Request A → In the records, copy out word for word the part that opens with the line containing "text endUpdateInformation [94, 524, 1181, 548]" and runs through the end of the records, including both the first and last lines.

Passage shown →
"""

# My ford!



## cliff-1972 (Mar 19, 2006)

Here's a pic of my 96 F250 4x4 PSD.


----------



## cliff-1972 (Mar 19, 2006)

here it is


----------



## clearance (Mar 19, 2006)

Nice-what size are those tires? are they BF Goodrich mud Tas??


----------



## 12guns (Mar 19, 2006)

Nice-Is it red?
_______
couldn't resist


----------



## 04ultra (Mar 19, 2006)

12guns said:


> Nice-Is it red?
> _______
> couldn't resist


12 guns you must be an adjuster .. 
Couldn't resist..LOL.................


Very nice truck Cliff.. Looks to be in V-good shape...
Wasnt 96 the first year that ford intercooled the power stroke.. 
Ford sure did sell alot of them..Still see alot of the older one's rolling down the road ..


----------



## Lawn Masters (Mar 19, 2006)

What mods if any have been done to the motor? thats a sweet looking truck.


----------



## 12guns (Mar 19, 2006)

How many miles? I just told my wife today that I may consider a diesel for my next truck. Big step for the rice burner I've driven for the past 6 years! I don't really need a diesel, but would like the longevity and durability of one.

"""

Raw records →

"""

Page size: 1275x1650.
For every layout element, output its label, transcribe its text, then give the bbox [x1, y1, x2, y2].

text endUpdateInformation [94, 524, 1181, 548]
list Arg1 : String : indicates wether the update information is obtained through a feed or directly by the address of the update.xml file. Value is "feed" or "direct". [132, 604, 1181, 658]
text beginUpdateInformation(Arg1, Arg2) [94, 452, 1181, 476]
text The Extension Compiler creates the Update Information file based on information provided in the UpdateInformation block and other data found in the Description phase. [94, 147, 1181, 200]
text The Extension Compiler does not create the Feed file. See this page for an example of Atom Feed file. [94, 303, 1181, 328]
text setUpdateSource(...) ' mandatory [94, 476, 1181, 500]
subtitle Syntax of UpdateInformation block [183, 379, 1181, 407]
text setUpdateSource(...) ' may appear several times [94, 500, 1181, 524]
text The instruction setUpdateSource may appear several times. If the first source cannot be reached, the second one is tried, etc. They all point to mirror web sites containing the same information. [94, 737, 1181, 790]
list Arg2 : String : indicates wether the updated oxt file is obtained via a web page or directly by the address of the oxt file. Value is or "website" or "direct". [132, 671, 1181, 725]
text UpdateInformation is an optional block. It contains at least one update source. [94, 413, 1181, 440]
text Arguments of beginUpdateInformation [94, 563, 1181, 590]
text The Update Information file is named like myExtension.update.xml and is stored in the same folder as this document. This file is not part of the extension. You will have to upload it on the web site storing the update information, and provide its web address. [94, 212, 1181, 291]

"""

Request B →
Answer these questions about the Ford truck thread, one per line:
(i) What truck does cliff-1972 say the picture shows?
(ii) What tire brand does clearance ask about?
(iii) For how many years has 12guns driven the rice burner?

Exercise solution A →
text endUpdateInformation [94, 524, 1181, 548]
list Arg1 : String : indicates wether the update information is obtained through a feed or directly by the address of the update.xml file. Value is "feed" or "direct". [132, 604, 1181, 658]
text beginUpdateInformation(Arg1, Arg2) [94, 452, 1181, 476]
text The Extension Compiler creates the Update Information file based on information provided in the UpdateInformation block and other data found in the Description phase. [94, 147, 1181, 200]
text The Extension Compiler does not create the Feed file. See this page for an example of Atom Feed file. [94, 303, 1181, 328]
text setUpdateSource(...) ' mandatory [94, 476, 1181, 500]
subtitle Syntax of UpdateInformation block [183, 379, 1181, 407]
text setUpdateSource(...) ' may appear several times [94, 500, 1181, 524]
text The instruction setUpdateSource may appear several times. If the first source cannot be reached, the second one is tried, etc. They all point to mirror web sites containing the same information. [94, 737, 1181, 790]
list Arg2 : String : indicates wether the updated oxt file is obtained via a web page or directly by the address of the oxt file. Value is or "website" or "direct". [132, 671, 1181, 725]
text UpdateInformation is an optional block. It contains at least one update source. [94, 413, 1181, 440]
text Arguments of beginUpdateInformation [94, 563, 1181, 590]
text The Update Information file is named like myExtension.update.xml and is stored in the same folder as this document. This file is not part of the extension. You will have to upload it on the web site storing the update information, and provide its web address. [94, 212, 1181, 291]

Exercise solution B →
(i) A 96 F250 4x4 PSD.
(ii) BF Goodrich mud Tas.
(iii) Six years.